Chart-based quiz items
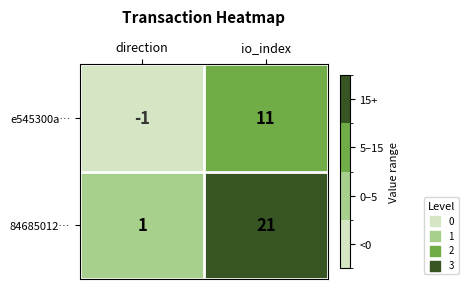

What is the difference between the highest and lowest values at direction?

2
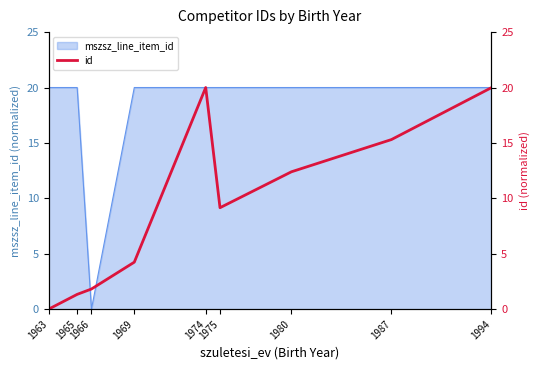

At which category does the data reach its first local valley?

1975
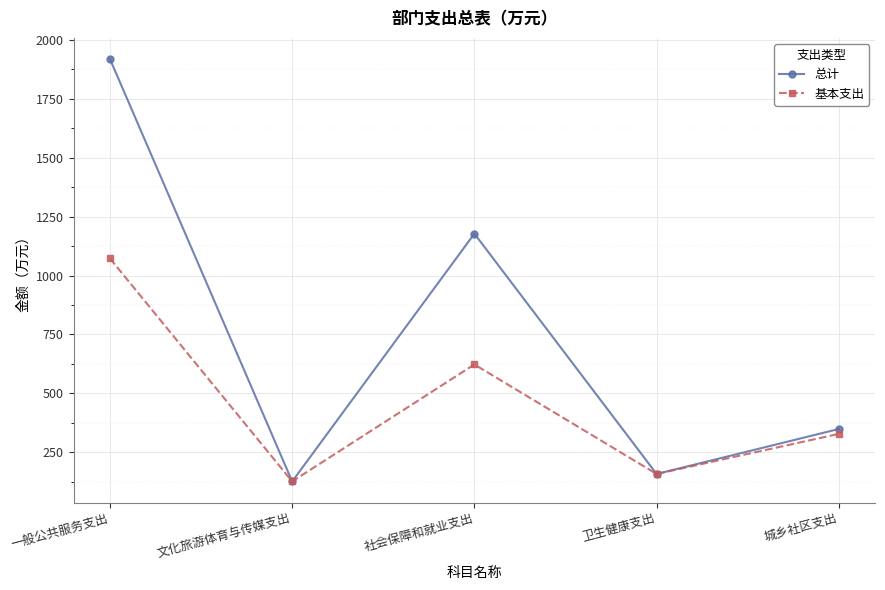

At which category is the sum across all series the highest?

一般公共服务支出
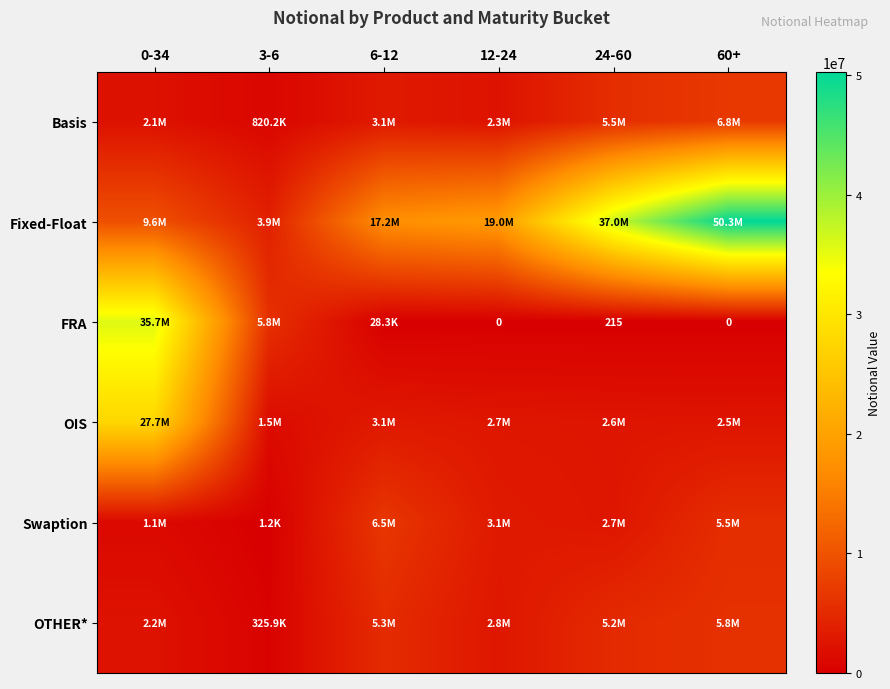

Is the value of FRA at 3-6 greater than the value of Fixed-Float at 60+?

No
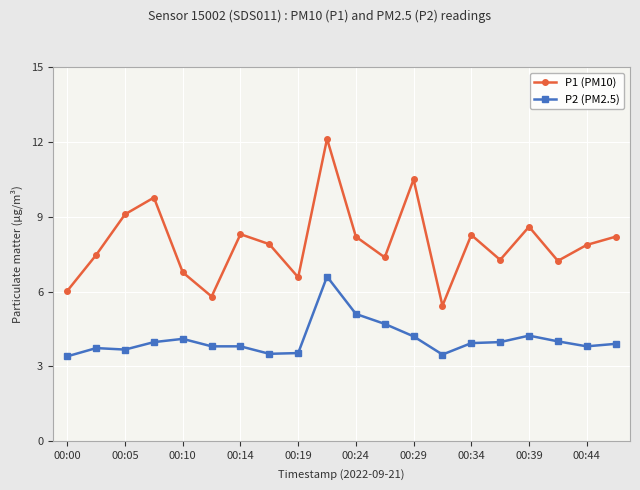

True or false: P2 (PM2.5) and P1 (PM10) cross at least once.

False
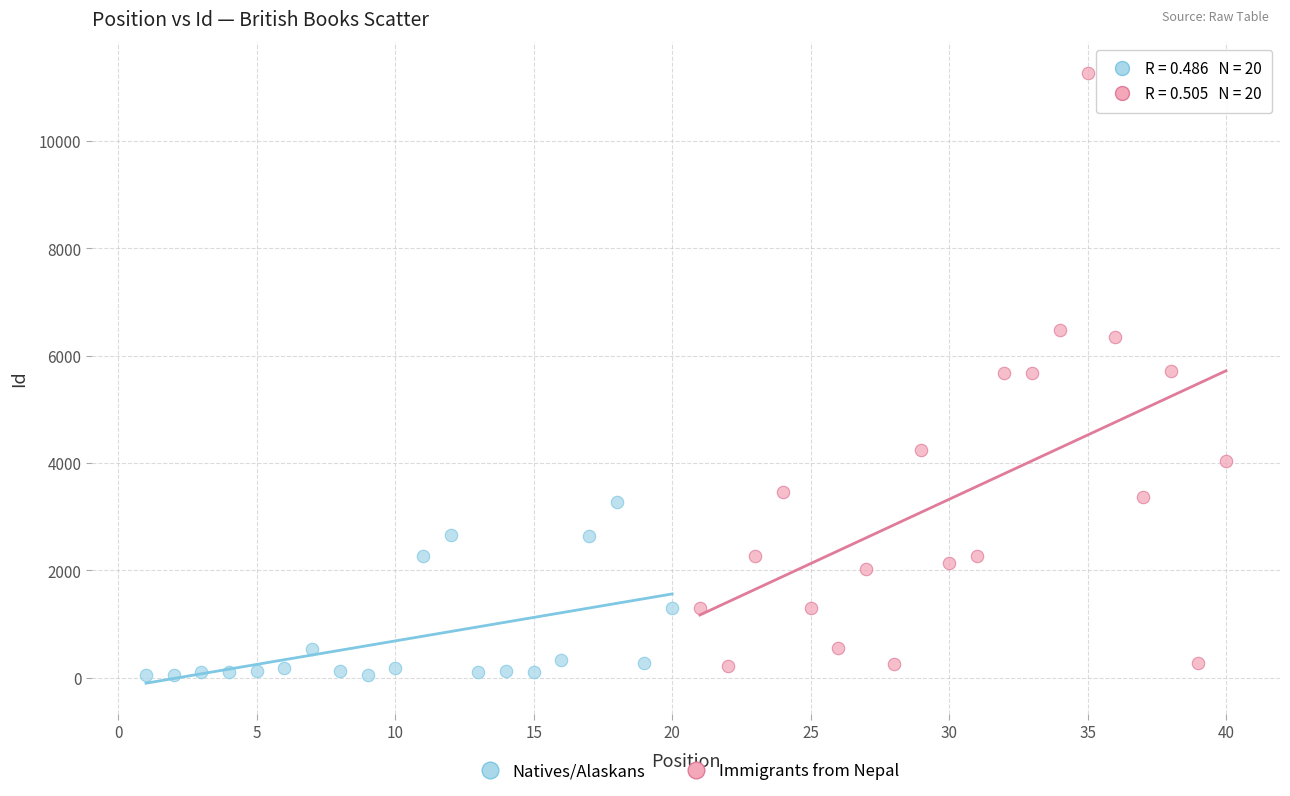

Which series has the largest Y range (max minus min)?

Immigrants from Nepal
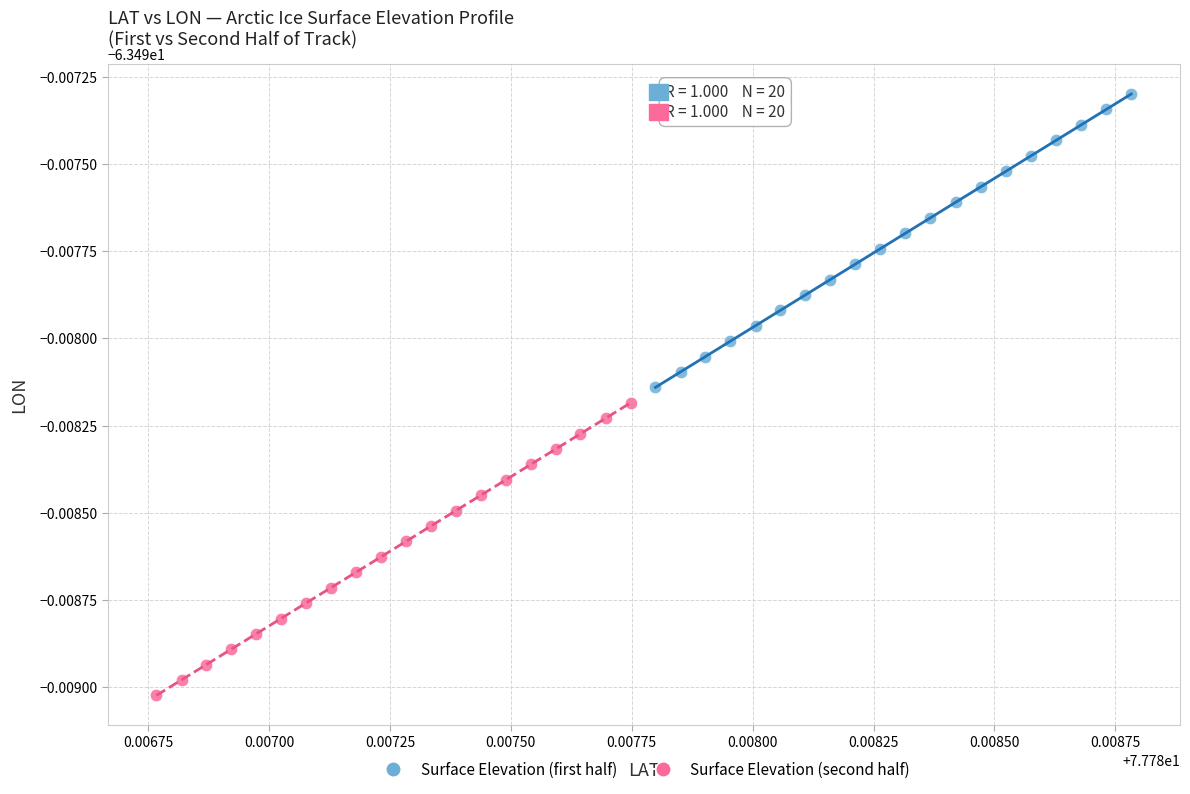

What are all the series names shown in the legend?

Surface Elevation (first half), Surface Elevation (second half)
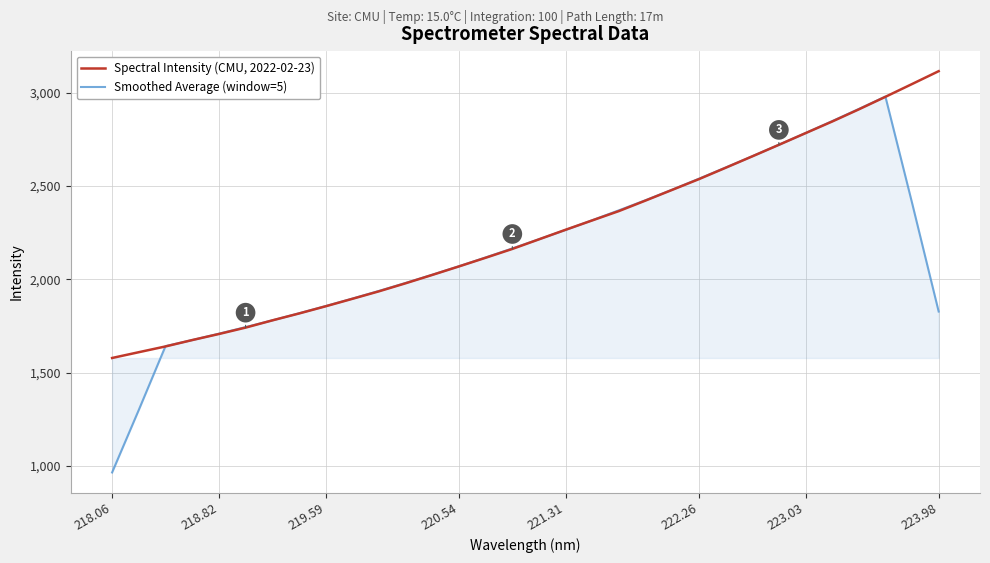

In Smoothed Average (window=5), how many points are higher than both neighbors (excluding endpoints)?

1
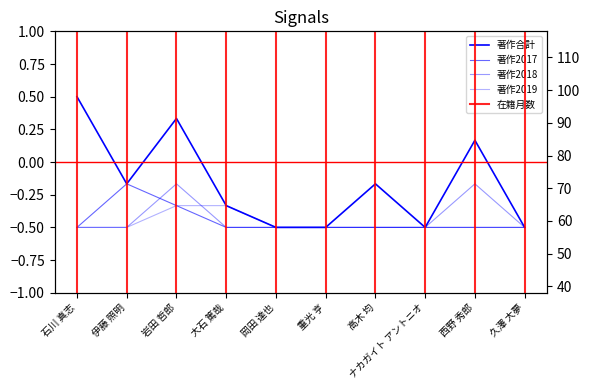

How many 著作合計 values are between 0 and 1?

3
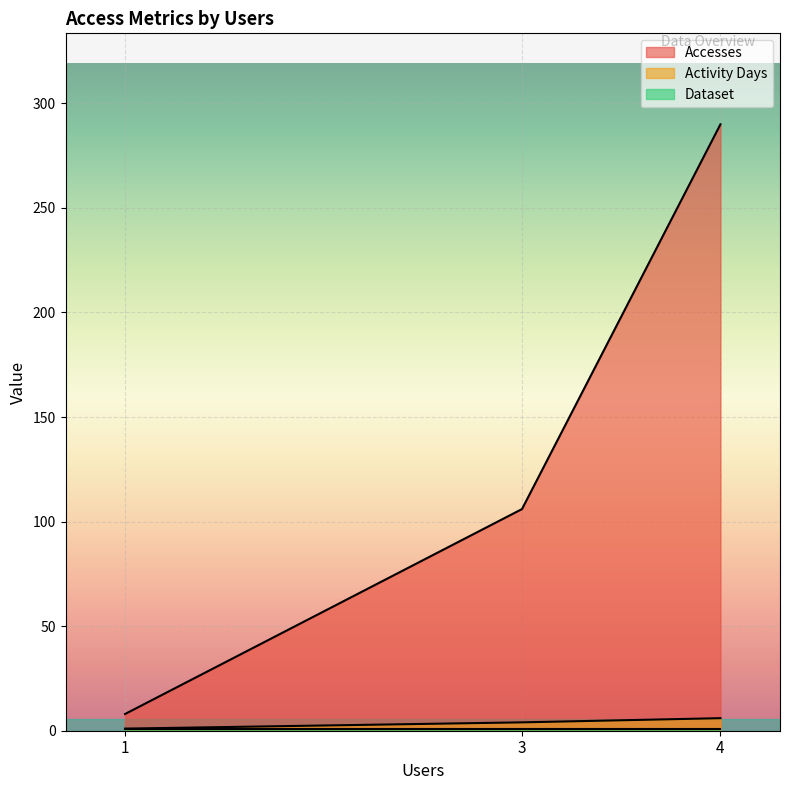

What is the greatest value displayed?

290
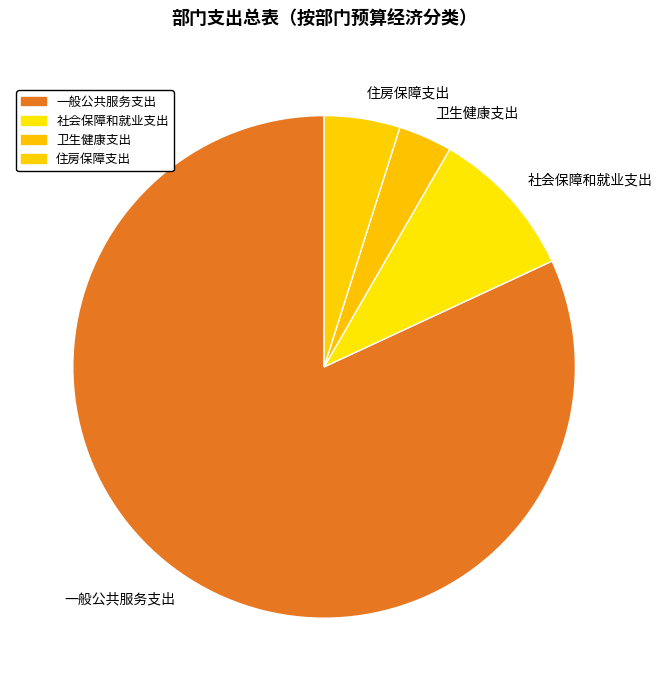

Approximately how many times larger is the value at 一般公共服务支出 compared to 卫生健康支出?

23.7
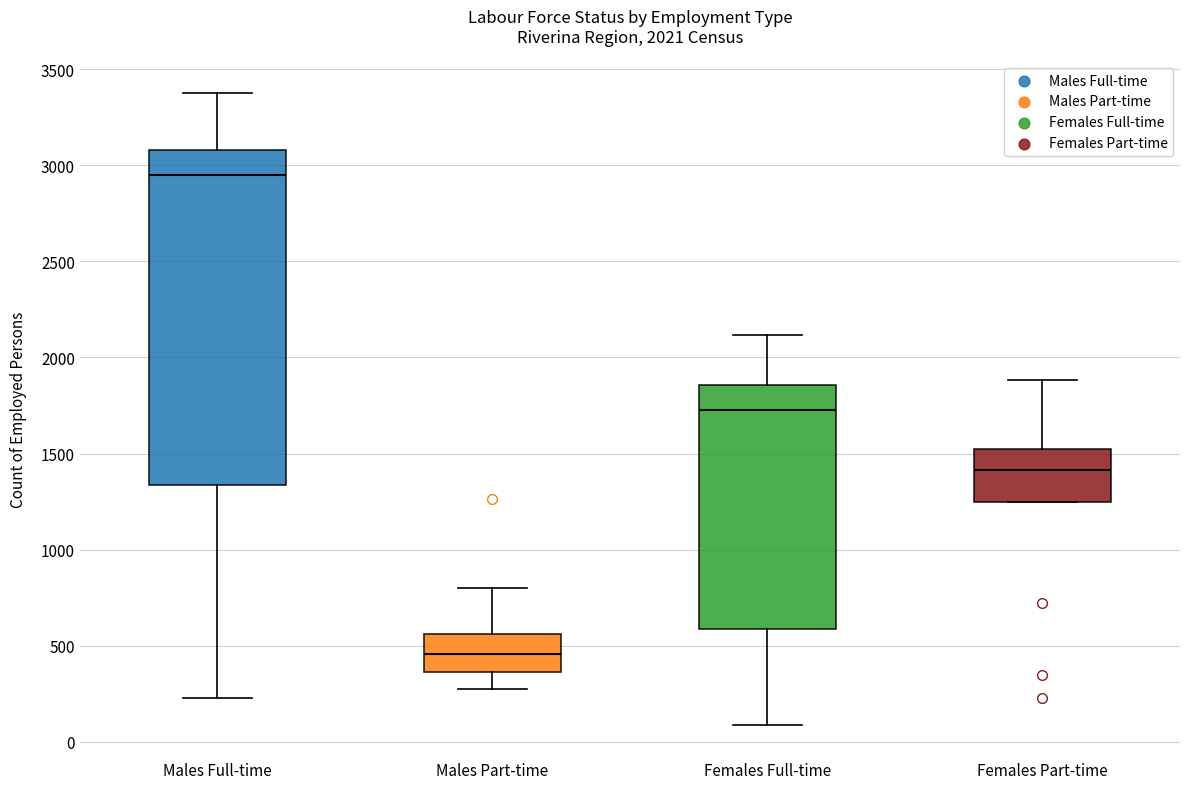

Which box is the tallest, from its lower edge to its upper edge?

Males Full-time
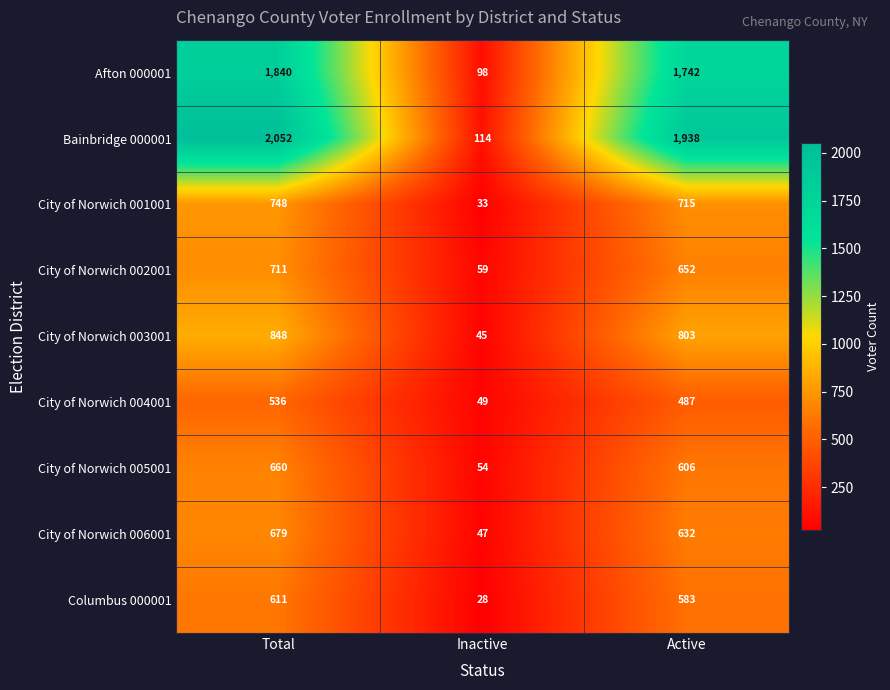

List the series in order of their peak value, lowest first.

City of Norwich 004001, Columbus 000001, City of Norwich 005001, City of Norwich 006001, City of Norwich 002001, City of Norwich 001001, City of Norwich 003001, Afton 000001, Bainbridge 000001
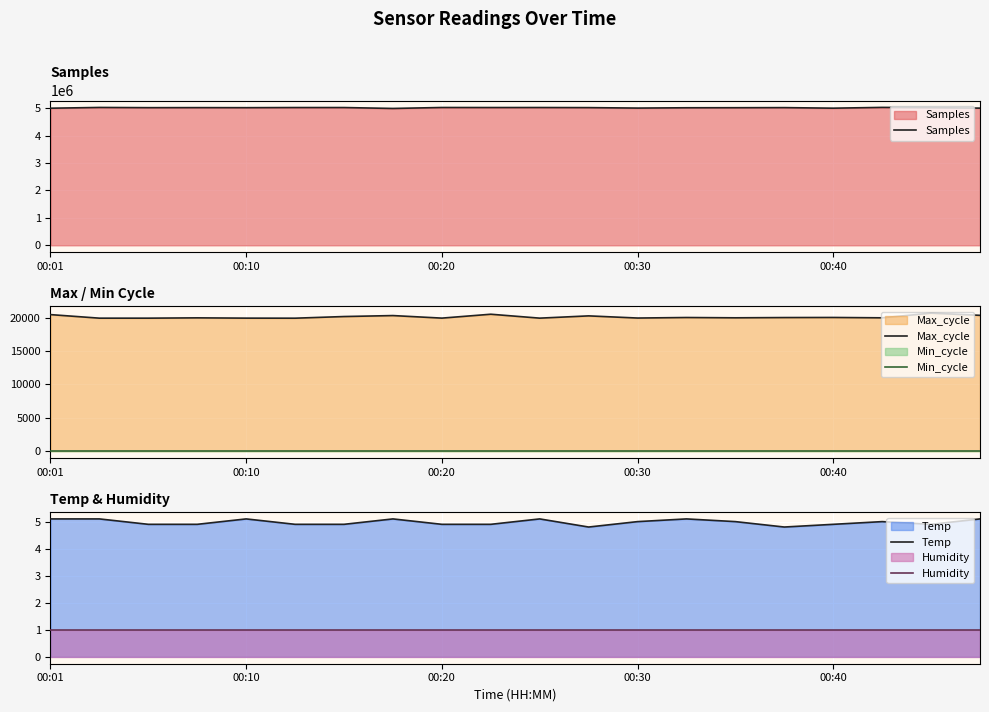

What is the maximum value for Samples?

5032069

◆ Task statement
Count the lines in the records that contain the word "series". Reply with the number alone.

◆ Solved problem
4